Collected data entries:

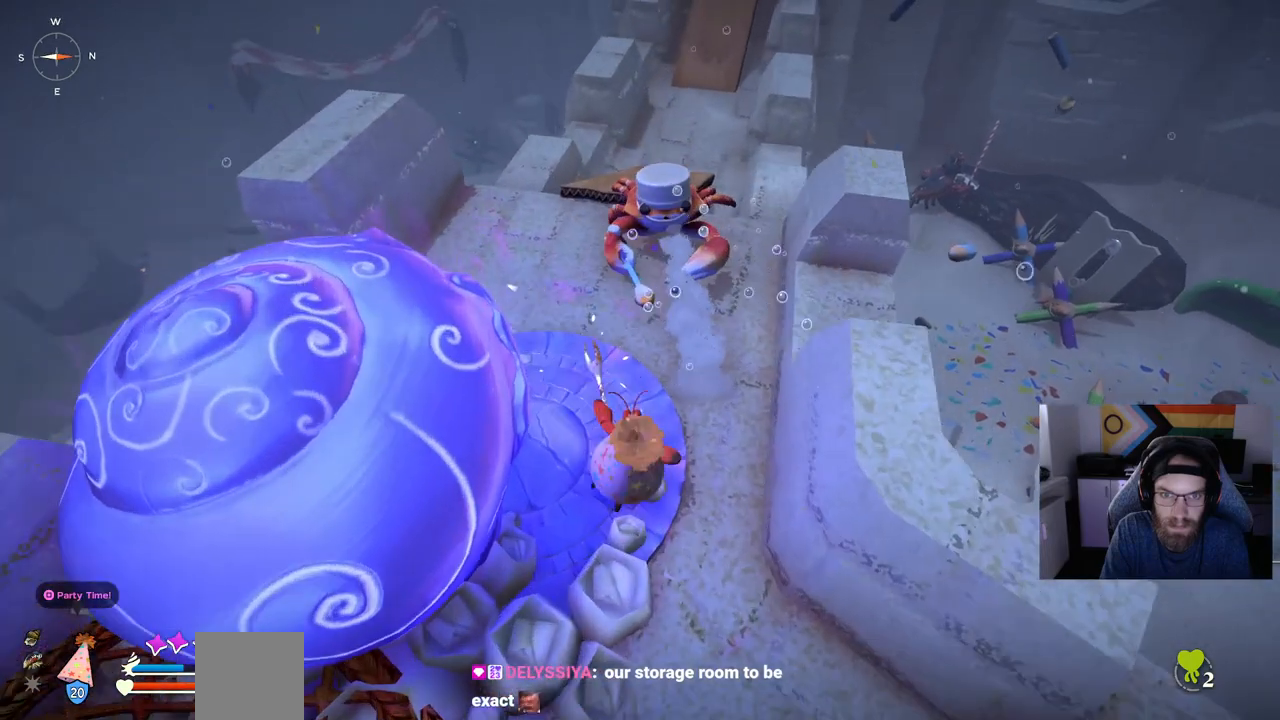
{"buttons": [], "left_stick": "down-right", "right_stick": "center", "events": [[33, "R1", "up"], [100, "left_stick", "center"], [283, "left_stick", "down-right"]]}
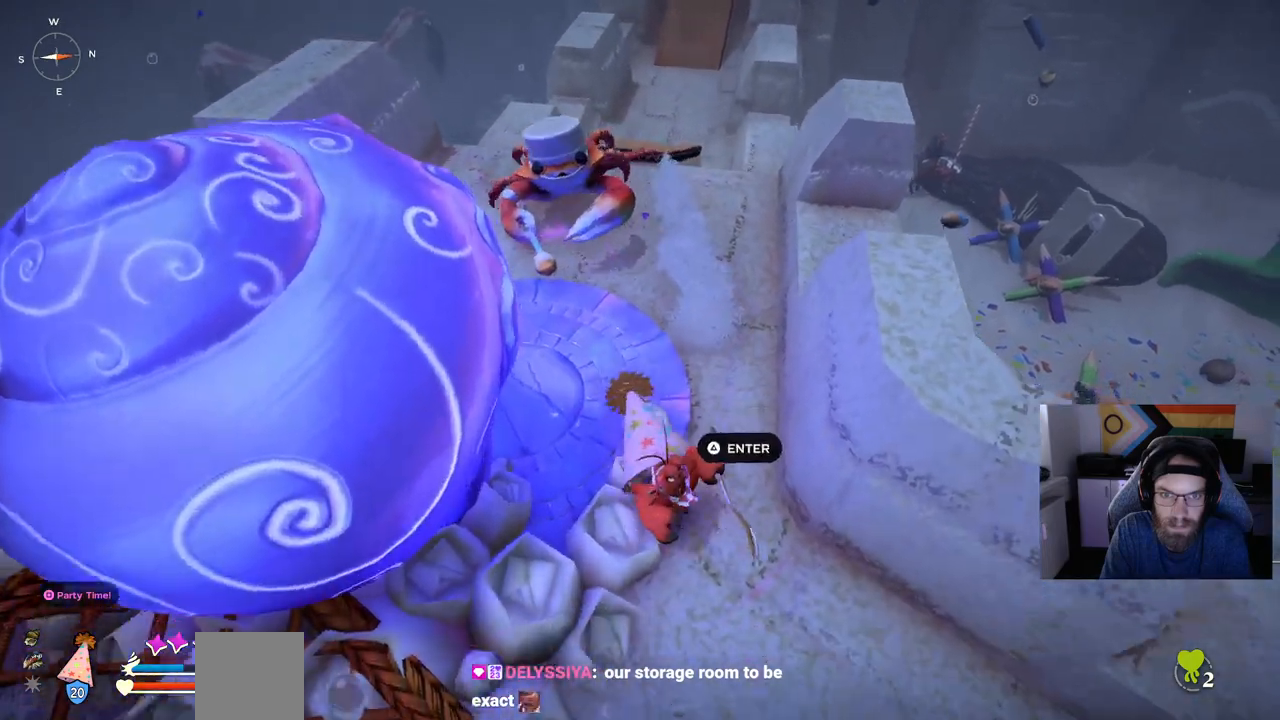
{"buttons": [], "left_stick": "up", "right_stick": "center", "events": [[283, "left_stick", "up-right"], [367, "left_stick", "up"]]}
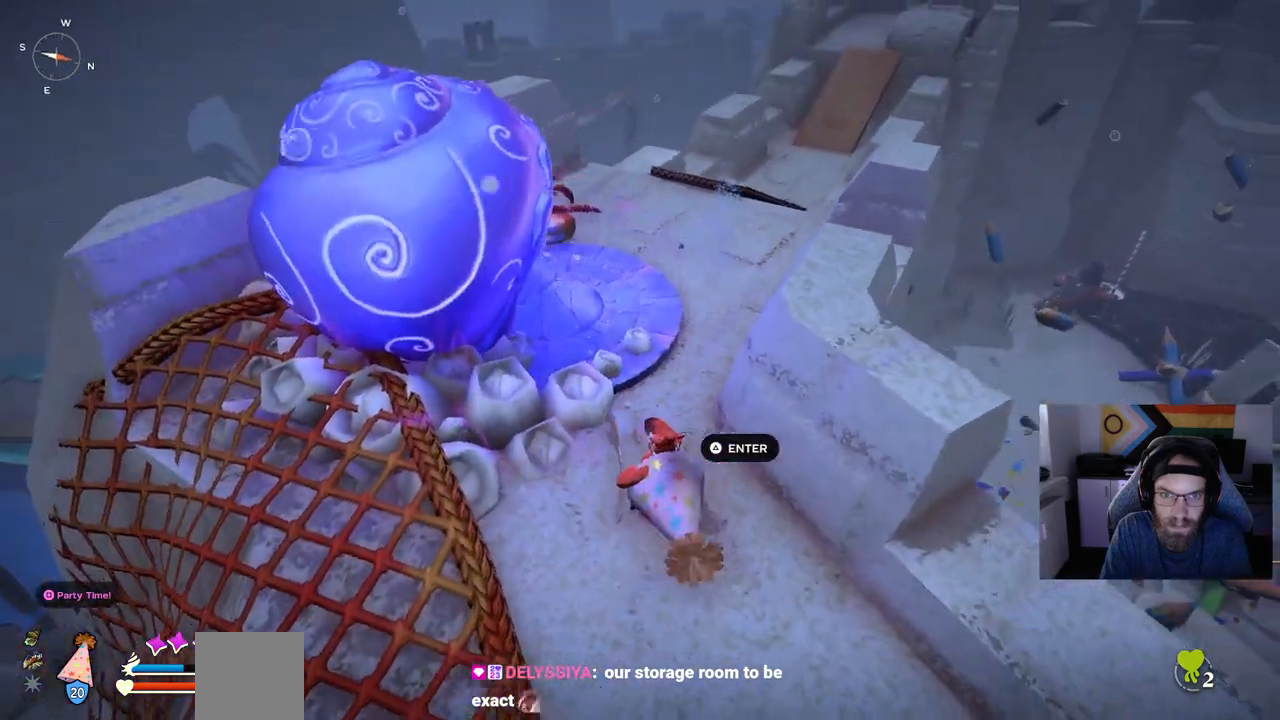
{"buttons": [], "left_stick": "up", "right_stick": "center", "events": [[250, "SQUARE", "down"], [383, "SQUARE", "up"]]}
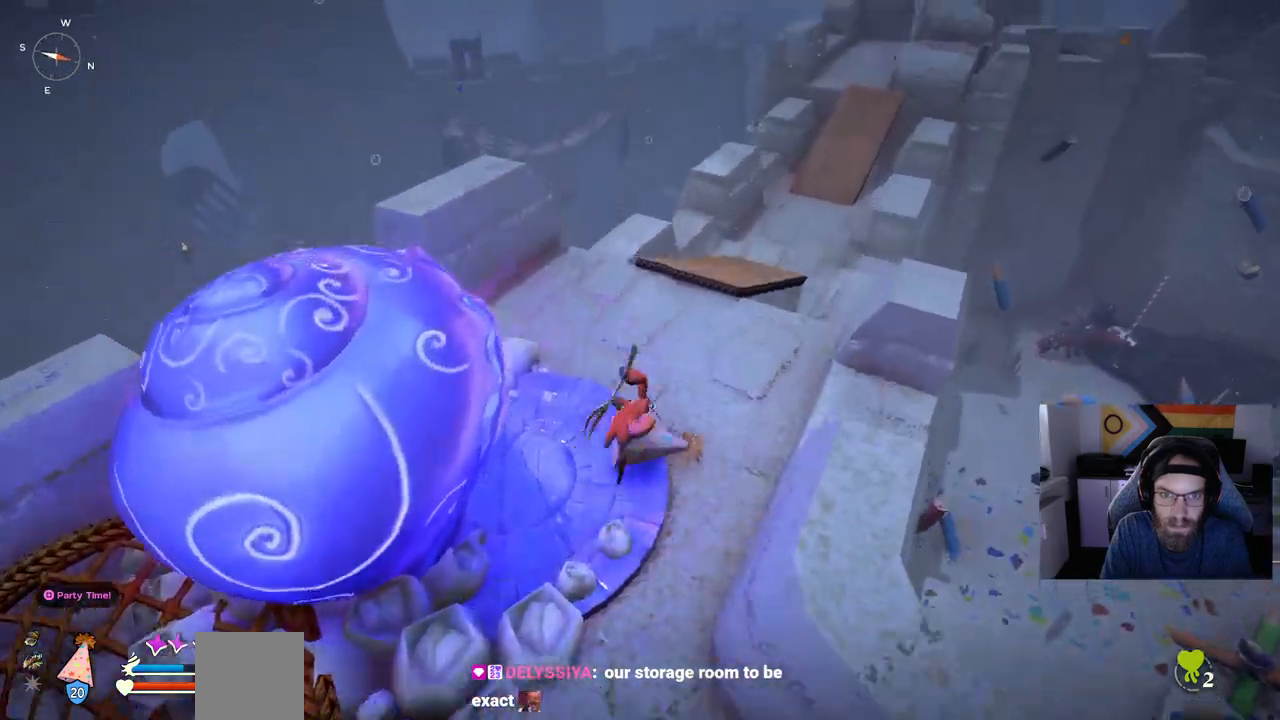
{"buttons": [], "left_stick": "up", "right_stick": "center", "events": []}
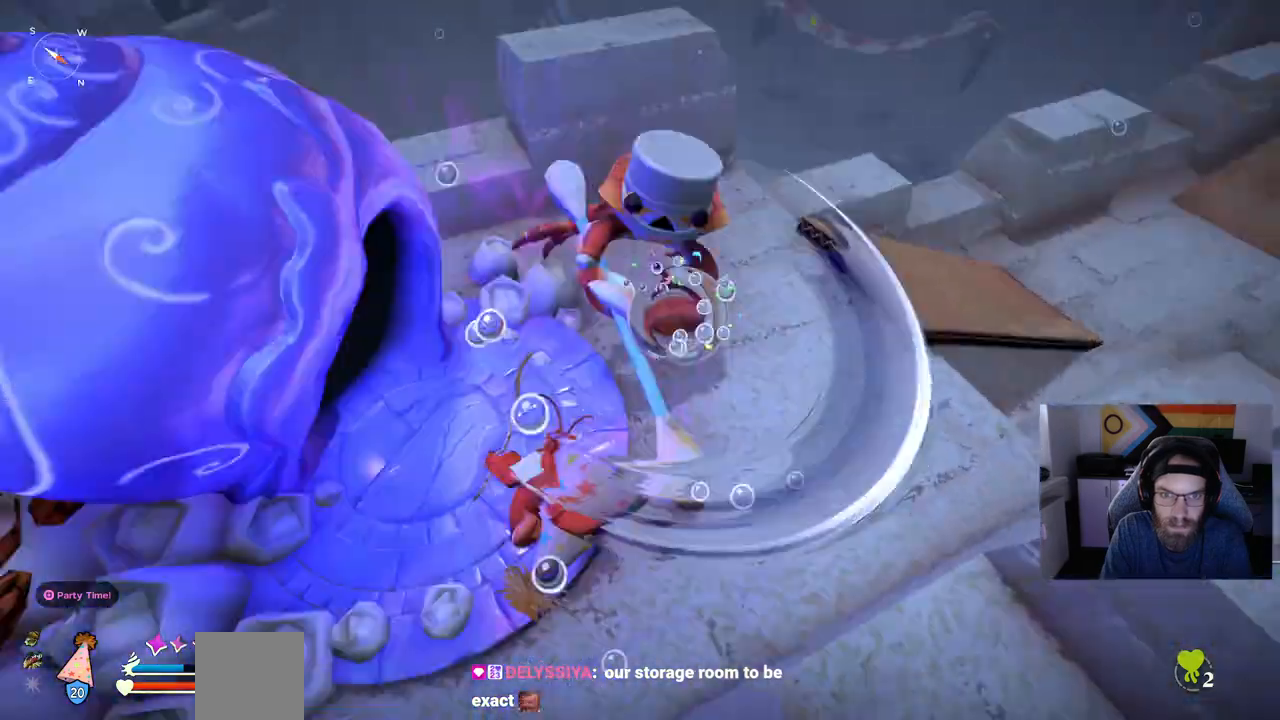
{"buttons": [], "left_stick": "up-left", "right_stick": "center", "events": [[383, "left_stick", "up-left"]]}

◆ **Exercise details**: Return each line above where the word "down" shows up.

◆ **Exercise output**:
{"buttons": [], "left_stick": "down-right", "right_stick": "center", "events": [[33, "R1", "up"], [100, "left_stick", "center"], [283, "left_stick", "down-right"]]}
{"buttons": [], "left_stick": "up", "right_stick": "center", "events": [[250, "SQUARE", "down"], [383, "SQUARE", "up"]]}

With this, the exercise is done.